REQUIRED ACTION 1
List every posting time that appears in the forum thread.
REQUIRED ACTION 2
In the forum thread, what reason does HighDesertDJ suggest for why the critics dislike the woman whom LEB says they hate in spite of her good looks?
REQUIRED ACTION 3
Pick up the forum thread after its final post and write what comes next.

SELECTED PASSAGE
==========

I think many people agree.

Whether or not the word CUNT should apply to this half human... well.... We all have our opinions, and our as#@&%es.

Chew on it
Captain...or Skully

climber
leading the away team, but not in a red shirt!
Jan 2, 2011 - 02:20pm PT
LEB drugs children. For SHAME!!!

Evil, too, is subject to perspective. Evil LEB.
Bob D'A

Trad climber
Taos, NM
Jan 2, 2011 - 02:23pm PT
Jingy wrote: Rox - this is no debate.. LEY is "A CONSERVATIVE NON CLIMBER EDITED: "TROLL" on a "Climbers" Forum..."


Don't try to educated the fool...his cup "runneth over".
shut up and pull

climber
Jan 2, 2011 - 02:25pm PT
REAL CHANGE: House Will Take Up Repeal Of ObamaCare Before State Of The Union.

HighDesertDJ

Trad climber
Swimming in LEB tears.
Jan 2, 2011 - 02:26pm PT



LEB said
But they hate her, Warbler, and they don't hate women in the general sense. In spite of her good looks, they hate her, anyway.

so you're upset because, in spite of a woman being physically attractive, they find her lack of morality, incessant lying and perpetual substanceless to be repugnant? Your indictment is that they are judging her as a person instead of a pair of tits with legs attached? Lordy be!

==========

INFORMATION SHOWN
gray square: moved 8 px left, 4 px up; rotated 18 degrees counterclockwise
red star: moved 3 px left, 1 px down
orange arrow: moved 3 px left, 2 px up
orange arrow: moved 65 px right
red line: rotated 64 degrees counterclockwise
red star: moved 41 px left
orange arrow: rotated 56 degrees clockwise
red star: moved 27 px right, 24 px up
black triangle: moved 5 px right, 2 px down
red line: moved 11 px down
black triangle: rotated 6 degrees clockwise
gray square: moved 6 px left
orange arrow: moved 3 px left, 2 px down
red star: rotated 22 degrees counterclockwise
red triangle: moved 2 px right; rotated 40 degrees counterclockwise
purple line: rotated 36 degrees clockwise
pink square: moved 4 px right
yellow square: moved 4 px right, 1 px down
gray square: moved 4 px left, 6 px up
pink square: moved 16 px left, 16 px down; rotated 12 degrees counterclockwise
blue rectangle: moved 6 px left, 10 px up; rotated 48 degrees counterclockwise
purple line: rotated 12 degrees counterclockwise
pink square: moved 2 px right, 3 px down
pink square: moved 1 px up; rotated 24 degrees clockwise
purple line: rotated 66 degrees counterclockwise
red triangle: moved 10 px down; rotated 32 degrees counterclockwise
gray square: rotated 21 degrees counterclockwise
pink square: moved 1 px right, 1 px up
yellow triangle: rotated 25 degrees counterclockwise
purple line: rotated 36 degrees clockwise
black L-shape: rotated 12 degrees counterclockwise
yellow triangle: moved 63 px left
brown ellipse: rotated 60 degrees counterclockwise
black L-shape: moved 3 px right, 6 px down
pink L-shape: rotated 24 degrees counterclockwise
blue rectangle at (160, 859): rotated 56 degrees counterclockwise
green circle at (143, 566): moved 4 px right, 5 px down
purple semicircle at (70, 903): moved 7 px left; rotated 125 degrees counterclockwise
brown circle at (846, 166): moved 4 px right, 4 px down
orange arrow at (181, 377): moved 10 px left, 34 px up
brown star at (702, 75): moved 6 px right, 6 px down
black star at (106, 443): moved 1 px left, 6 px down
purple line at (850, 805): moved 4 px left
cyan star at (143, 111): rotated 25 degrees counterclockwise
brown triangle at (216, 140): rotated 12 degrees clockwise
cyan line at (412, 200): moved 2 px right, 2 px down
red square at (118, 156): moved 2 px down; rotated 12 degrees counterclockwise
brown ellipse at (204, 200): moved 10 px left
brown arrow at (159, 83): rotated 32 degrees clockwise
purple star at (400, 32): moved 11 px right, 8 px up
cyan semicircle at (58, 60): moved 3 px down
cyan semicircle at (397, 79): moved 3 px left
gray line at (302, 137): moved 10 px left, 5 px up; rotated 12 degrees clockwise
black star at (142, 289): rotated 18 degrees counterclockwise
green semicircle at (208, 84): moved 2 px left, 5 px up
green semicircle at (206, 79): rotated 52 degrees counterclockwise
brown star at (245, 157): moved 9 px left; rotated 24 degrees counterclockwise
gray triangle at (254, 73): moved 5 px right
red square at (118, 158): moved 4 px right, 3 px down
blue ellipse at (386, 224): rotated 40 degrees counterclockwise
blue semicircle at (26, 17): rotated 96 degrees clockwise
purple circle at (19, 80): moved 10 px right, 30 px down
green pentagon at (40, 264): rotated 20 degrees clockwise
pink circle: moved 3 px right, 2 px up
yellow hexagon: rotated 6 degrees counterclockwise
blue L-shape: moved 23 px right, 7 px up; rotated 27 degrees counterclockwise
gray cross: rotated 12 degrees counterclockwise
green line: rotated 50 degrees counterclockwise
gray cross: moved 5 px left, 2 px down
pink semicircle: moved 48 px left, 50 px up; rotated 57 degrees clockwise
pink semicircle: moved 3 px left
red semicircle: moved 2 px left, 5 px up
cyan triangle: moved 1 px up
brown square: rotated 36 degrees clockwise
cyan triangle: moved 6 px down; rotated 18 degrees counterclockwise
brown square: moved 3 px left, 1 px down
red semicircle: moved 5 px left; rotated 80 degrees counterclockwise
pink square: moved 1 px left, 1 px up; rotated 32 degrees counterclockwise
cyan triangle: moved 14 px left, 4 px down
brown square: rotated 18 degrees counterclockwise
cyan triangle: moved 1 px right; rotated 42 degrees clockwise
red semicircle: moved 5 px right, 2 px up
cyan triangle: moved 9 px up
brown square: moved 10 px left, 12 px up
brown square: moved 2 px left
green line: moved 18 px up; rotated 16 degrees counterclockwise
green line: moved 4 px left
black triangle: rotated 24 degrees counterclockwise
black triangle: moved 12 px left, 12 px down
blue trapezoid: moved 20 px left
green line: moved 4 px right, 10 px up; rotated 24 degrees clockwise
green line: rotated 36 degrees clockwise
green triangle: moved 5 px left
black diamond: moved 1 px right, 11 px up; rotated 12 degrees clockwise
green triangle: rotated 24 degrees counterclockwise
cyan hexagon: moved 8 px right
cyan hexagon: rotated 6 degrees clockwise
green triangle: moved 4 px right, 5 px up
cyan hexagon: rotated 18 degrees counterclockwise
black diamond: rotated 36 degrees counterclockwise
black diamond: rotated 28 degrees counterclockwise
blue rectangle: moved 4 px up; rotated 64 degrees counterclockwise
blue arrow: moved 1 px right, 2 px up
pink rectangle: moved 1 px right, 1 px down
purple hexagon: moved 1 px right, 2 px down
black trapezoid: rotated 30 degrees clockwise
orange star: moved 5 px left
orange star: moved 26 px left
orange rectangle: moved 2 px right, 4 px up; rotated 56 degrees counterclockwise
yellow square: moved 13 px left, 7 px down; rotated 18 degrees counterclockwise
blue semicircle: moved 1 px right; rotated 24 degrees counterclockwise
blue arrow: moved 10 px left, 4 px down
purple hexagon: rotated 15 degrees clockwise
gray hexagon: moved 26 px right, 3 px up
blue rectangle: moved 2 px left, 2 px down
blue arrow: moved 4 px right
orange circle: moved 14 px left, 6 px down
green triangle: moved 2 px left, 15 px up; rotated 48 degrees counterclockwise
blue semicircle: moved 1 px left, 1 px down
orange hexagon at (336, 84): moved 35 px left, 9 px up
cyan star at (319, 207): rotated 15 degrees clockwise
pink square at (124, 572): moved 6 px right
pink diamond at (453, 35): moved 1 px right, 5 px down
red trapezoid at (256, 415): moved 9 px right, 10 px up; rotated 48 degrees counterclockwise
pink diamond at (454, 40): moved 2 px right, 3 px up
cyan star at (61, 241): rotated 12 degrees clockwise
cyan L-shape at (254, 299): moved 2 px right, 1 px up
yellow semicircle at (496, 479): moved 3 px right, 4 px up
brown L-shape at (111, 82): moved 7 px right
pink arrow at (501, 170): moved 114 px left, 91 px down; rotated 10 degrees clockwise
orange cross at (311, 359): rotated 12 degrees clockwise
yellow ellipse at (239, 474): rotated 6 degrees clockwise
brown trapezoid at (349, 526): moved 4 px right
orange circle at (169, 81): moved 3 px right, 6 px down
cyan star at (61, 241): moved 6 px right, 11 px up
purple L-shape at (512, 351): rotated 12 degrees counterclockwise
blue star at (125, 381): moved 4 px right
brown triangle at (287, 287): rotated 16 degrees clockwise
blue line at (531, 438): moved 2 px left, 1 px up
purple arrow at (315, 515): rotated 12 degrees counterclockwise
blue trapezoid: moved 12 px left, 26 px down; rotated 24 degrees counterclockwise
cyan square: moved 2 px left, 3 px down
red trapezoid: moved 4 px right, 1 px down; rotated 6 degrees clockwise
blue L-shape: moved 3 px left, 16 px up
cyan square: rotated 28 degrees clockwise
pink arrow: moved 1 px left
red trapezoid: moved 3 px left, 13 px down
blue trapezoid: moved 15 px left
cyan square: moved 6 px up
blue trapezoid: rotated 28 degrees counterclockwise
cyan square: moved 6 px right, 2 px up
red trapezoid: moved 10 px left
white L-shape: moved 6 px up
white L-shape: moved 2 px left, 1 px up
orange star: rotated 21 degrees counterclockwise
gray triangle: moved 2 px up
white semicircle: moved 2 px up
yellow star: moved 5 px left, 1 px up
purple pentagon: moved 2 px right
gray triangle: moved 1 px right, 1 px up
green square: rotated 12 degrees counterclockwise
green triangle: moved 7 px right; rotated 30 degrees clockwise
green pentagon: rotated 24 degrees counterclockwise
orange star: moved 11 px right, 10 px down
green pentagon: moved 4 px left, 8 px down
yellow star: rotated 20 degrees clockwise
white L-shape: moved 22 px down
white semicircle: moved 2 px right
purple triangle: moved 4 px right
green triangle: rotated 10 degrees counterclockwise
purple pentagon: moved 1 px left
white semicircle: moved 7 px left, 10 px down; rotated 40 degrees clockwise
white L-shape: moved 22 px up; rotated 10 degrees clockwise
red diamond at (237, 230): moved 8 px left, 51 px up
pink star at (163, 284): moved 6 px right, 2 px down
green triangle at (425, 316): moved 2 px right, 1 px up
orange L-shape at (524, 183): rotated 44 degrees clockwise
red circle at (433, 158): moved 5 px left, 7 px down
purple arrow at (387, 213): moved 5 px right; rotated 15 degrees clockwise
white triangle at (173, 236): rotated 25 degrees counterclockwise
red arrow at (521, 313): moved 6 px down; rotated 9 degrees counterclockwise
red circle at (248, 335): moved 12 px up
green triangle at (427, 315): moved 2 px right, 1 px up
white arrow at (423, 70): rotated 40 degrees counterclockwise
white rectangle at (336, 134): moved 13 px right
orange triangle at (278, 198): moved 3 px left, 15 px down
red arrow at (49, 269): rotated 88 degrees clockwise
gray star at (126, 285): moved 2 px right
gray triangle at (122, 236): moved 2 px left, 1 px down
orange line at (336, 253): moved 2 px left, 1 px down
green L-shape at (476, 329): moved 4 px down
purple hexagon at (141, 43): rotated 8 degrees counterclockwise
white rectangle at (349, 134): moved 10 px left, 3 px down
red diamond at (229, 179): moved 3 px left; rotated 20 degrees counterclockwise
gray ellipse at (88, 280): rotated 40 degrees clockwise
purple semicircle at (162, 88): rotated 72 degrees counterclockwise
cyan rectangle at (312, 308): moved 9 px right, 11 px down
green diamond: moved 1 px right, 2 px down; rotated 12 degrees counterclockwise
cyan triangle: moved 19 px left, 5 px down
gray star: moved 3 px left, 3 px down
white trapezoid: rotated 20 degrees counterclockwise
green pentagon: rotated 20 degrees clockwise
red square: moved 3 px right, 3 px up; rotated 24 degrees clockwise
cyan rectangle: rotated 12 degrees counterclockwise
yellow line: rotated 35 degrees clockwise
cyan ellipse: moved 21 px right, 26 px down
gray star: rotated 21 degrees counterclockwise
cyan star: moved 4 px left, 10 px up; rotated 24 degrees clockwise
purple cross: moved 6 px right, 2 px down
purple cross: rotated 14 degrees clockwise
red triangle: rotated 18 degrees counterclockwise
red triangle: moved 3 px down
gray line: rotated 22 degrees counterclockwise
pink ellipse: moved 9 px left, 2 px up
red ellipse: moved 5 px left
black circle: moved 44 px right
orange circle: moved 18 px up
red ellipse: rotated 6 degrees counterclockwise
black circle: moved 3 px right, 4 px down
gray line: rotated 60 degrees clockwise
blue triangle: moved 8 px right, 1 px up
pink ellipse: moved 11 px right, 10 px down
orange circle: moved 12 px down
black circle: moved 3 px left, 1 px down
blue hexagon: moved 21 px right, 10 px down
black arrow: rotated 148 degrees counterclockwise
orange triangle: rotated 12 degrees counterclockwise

==========

EXERCISE RESULT 1
Jan 2, 2011 - 02:20pm PT
Jan 2, 2011 - 02:23pm PT
Jan 2, 2011 - 02:25pm PT
Jan 2, 2011 - 02:26pm PT

EXERCISE RESULT 2
HighDesertDJ suggests that they find her lack of morality, incessant lying and perpetual substancelessness repugnant. In that view, they are judging her as a person rather than by her physical attractiveness.

EXERCISE RESULT 3
shut up and pull

climber
Jan 2, 2011 - 02:26pm PT
REAL CHANGE:

NO MORE BAILOUTS: The Hill: California Republican touts legislation banning public pension bailouts.

shut up and pull

climber
Jan 2, 2011 - 02:28pm PT
THE LEGACY OF THE PUBLIC EMPLOYEES' UNIONS AND THEIR DEM HANDMAIDENS:

HEH: NY Gov. David Paterson: Public Pension Funds Are About to Implode…And On That Note, I Am Outta Here! “Paterson bequeaths a state pension fund that is $71 billion underfunded to incoming Governor Andrew Cuomo. Nobody knows what ‘immediate action’ Cuomo has in mind to rescue New York’s pension system, but hopefully he’s got something up his sleeve besides the ‘ol tried and failed ‘rob Peter to pay Peter’ gimmick.”

Bob D'A

Trad climber
Taos, NM
Jan 2, 2011 - 02:29pm PT
LEB said
But they hate her, Warbler, and they don't hate women in the general sense. In spite of her good looks, they hate her, anyway.


Wow...what a hypocrite...look at the amount of lies and misinformation you have posted about Obama.
Captain...or Skully

climber
leading the away team, but not in a red shirt!
Jan 2, 2011 - 02:30pm PT
Who hates who, anyway? Hate is a stupid, repugnant thing. A foolish thing, that No "ethical" being would take part in.
shut up and pull

climber
Jan 2, 2011 - 02:30pm PT
VOTE OF CONFIDENCE: As frustration grows, airports consider ditching TSA. “For airports, the change isn’t about money. At issue, airport managers and security experts say, is the unwieldy size and bureaucracy of the federal aviation security system.”

shut up and pull

climber
Jan 2, 2011 - 02:31pm PT
THOSE TEA PARTYING CANUCKS!

IF ONLY WE COULD BE AS PROGRESSIVE AS CANADA: Canada Drops Corporate Tax Rate to 16.5%, Less Than Half the U.S. Rate.

BUT OF COURSE, AS OBAMA SAID, RAISING OUR CORPORATE RATES IS ABOUT "FAIRNESS", REGARDLESS OF THE ECONOMIC CONSEQUENCES.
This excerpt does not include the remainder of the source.